FRAGMENTO =
>>
Difícil tarea es explicar el juguete de moda, aunque sea un regalo envenenado o el bote del Euromillones. Lo malo es que lo que físicamente no existe, requiere de grandes dosis de fe, imaginación, intuición, y sobre todo clarividencia.

Empecemos desde el catón. El oro se cotiza en los mercados, baja y sube, o en los chiringuitos donde se compran anillos de boda, pendientes, brazaletes, lingotes, etcétera, y cuyo valor por onza ha oscilado entre los 875 dólares de 2008 y los actuales 1.300 dólares de 2017, con oscilaciones máximas de 1925 dólares y 750 dólares, lo que implica que no hay grandes ganancias ni grandes fiascos, pero lo importante es la primera enseñanza, y es que cuando alguien compra oro de forma sencilla, por ejemplo lingotes, al menos los tiene en su poder y pueden servir como instrumento de cambio en un futuro.
<<
LISTA DE TAREAS =
1. ¿Concuerdan con el fragmento sobre el oro estas afirmaciones? Responde sí o no a cada una y cita las palabras exactas del fragmento que lo deciden.
(a) En 2017 la onza de oro vale unos 1.300 dólares.
(b) El precio máximo que alcanzó la onza fue de 875 dólares.
(c) Quien compra lingotes no los tiene en su poder.
2. ¿Cómo seguiría el fragmento sobre el oro? Continúalo a partir de donde termina.
Para resolver esto no hace falta consultar los registros.

DATOS PARA ANALIZAR =
>>
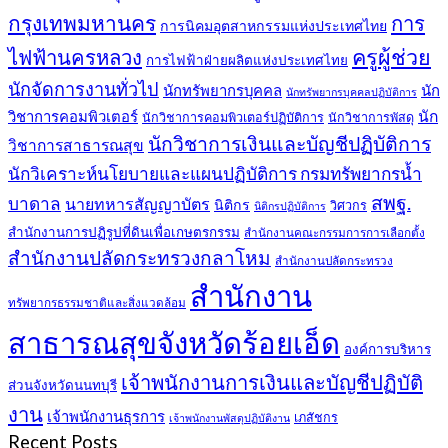
กรุงเทพมหานคร
การ
การนิคมอุตสาหกรรมแห่งประเทศไทย
ครูผู้ช่วย
ไฟฟ้านครหลวง
การไฟฟ้าฝ่ายผลิตแห่งประเทศไทย
นักจัดการงานทั่วไป
นักทรัพยากรบุคคล
นัก
นักทรัพยากรบุคคลปฏิบัติการ
วิชาการคอมพิวเตอร์
นัก
นักวิชาการคอมพิวเตอร์ปฏิบัติการ
นักวิชาการพัสดุ
นักวิชาการเงินและบัญชีปฏิบัติการ
วิชาการสาธารณสุข
นักวิเคราะห์นโยบายและแผนปฏิบัติการ กรมทรัพยากรน้ำ
สพฐ.
บาดาล
นายทหารสัญญาบัตร
นิติกร
วิศวกร
นิติกรปฏิบัติการ
สำนักงานการปฏิรูปที่ดินเพื่อเกษตรกรรม
สำนักงานคณะกรรมการการเลือกตั้ง
สำนักงานปลัดกระทรวงกลาโหม
สำนักงานปลัดกระทรวง
สำนักงาน
ทรัพยากรธรรมชาติและสิ่งแวดล้อม
สาธารณสุขจังหวัดร้อยเอ็ด
องค์การบริหาร
เจ้าพนักงานการเงินและบัญชีปฏิบัติ
ส่วนจังหวัดนนทบุรี
งาน
เจ้าพนักงานธุรการ
เภสัชกร
เจ้าพนักงานพัสดุปฏิบัติงาน
Recent Posts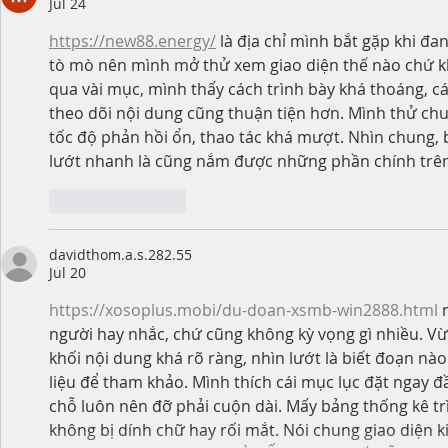
Jul 24
https://new88.energy/
 là địa chỉ mình bắt gặp khi đ
tò mò nên mình mở thử xem giao diện thế nào chứ kh
qua vài mục, mình thấy cách trình bày khá thoáng, c
theo dõi nội dung cũng thuận tiện hơn. Mình thử chuy
tốc độ phản hồi ổn, thao tác khá mượt. Nhìn chung, 
lướt nhanh là cũng nắm được những phần chính trên
Like
Reply
davidthom.a.s.282.55
Jul 20
https://xosoplus.mobi/du-doan-xsmb-win2888.html
 
người hay nhắc, chứ cũng không kỳ vọng gì nhiều. Vừa
khối nội dung khá rõ ràng, nhìn lướt là biết đoạn nà
liệu để tham khảo. Mình thích cái mục lục đặt ngay 
chỗ luôn nên đỡ phải cuộn dài. Mấy bảng thống kê tr
không bị dính chữ hay rối mắt. Nói chung giao diện 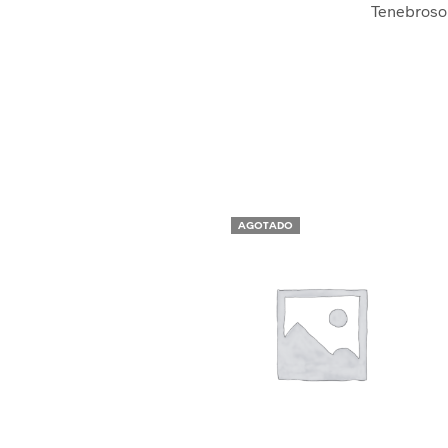
Tenebroso
AGOTADO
<<
SOLUCIONES DEL EJERCICIO =
1.
(a) Sí: "los actuales 1.300 dólares de 2017".
(b) No: "con oscilaciones máximas de 1925 dólares y 750 dólares".
(c) No: "al menos los tiene en su poder".

2.
Cuando alguien compra acciones de entidades financieras en los mercados bursátiles, ya no se acredita mediante grandes resmas de papeles, sino anotaciones en cuenta, lo hace según la cotización del día, y de ¿qué depende la cotización? De gran cantidad de factores, si estamos o no en crisis, de las políticas de los bancos centrales (BCE o FED ), de una situación política estable o anárquica, en fin, infinidad de condicionantes, pero el sustrato del valor del título reside en los activos que atesoran los bancos en sus balances.

De los dos ejemplos expuestos se desprende que, en ambos casos, su valor intrínseco, al margen de su cotización en los mercados, viene respaldado por activos tangibles susceptibles de ser enajenados.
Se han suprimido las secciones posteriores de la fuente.